Sunday, December 22, 2013

Advent XXII

The Bible is filled with stories of transcendent moments where heavenly glory breaks in upon the earthly domain.  Moses and Mt. Sinai certainly is one such moment.  Isaiah's vision in the Temple is still another.  Peter, James, and John had one on the Mt. of Transfiguration.  But, to remember such Biblical stories without remembering those shepherds who were watching their flocks by night out there on the edge of Bethlehem is to miss one of the more exciting ones described in the New Testament.  It is amazing to think about.  Shepherds were not exactly on top of the social totem pole.  Hanging around sheep all the time gave them a certain odor which sophisticated city dwellers found quite offensive. 

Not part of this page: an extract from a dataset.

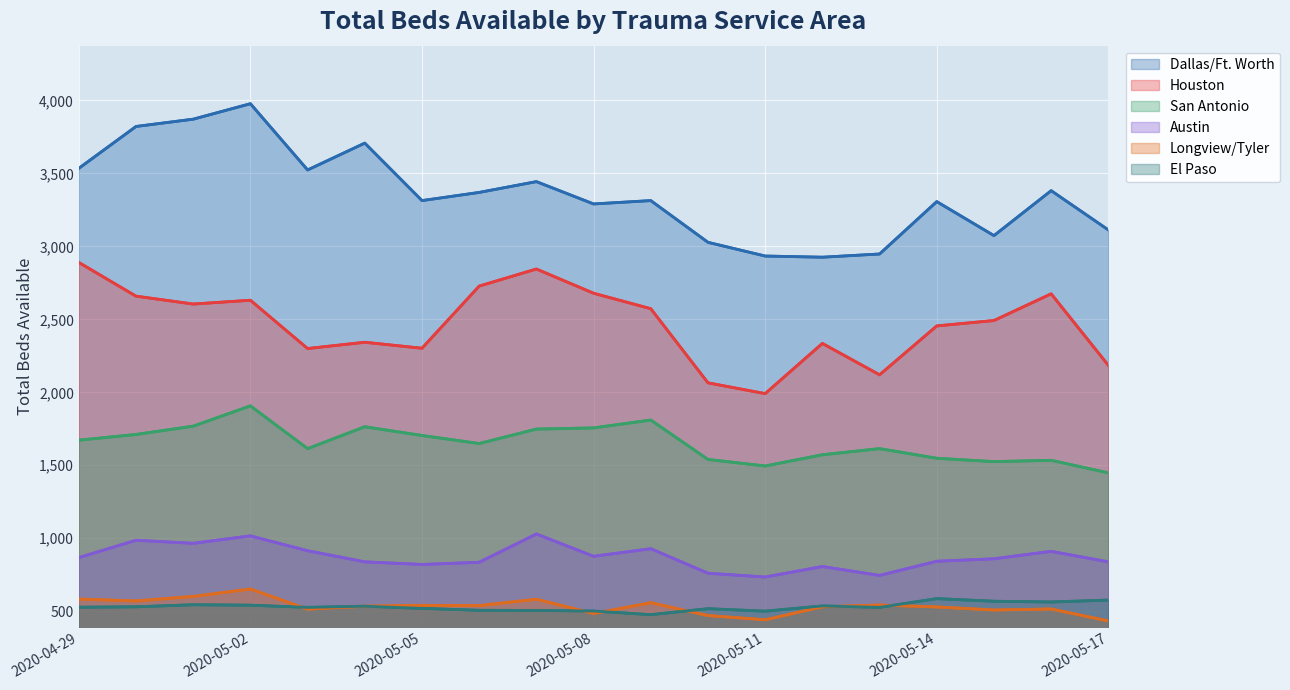

How many interior local valleys does the Dallas/Ft. Worth series have?

5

However, on the night Jesus was born, all of heaven was focused on that lonely place where only shepherds walked.  It starts out with a single angel and ends up with a host of them singing praise to God.  The one unsurprising element of the story is the terror of those shepherds.  When all the heavenly fireworks started, they were probably trying to dig a whole in the earth to hide! And, when all the singing and praising angels had gone, imagine the silence that must have filled the night as those watchers of sheep pulled themselves back into what they knew as reality.  When one of them finally dared to break the silence with words, it was, "Bethlehem.  Let's go to Bethlehem."  And as the scripture says, they went with haste.  They went in hurry.
They saw Mary and Joseph.  They saw the child.  They told those wide-eyed parents how it was that they came to that place.  And when they left, the Word says, "The shepherds returned, glorifying and praising God for all they had heard and seen, as it had been told them."  (Luke 2:20)  No surprise with that response.  What else is there to do when God in all His glory breaks in upon our mortal human existence with His presence?  What we know from remembering those moments is that there is nothing else to do!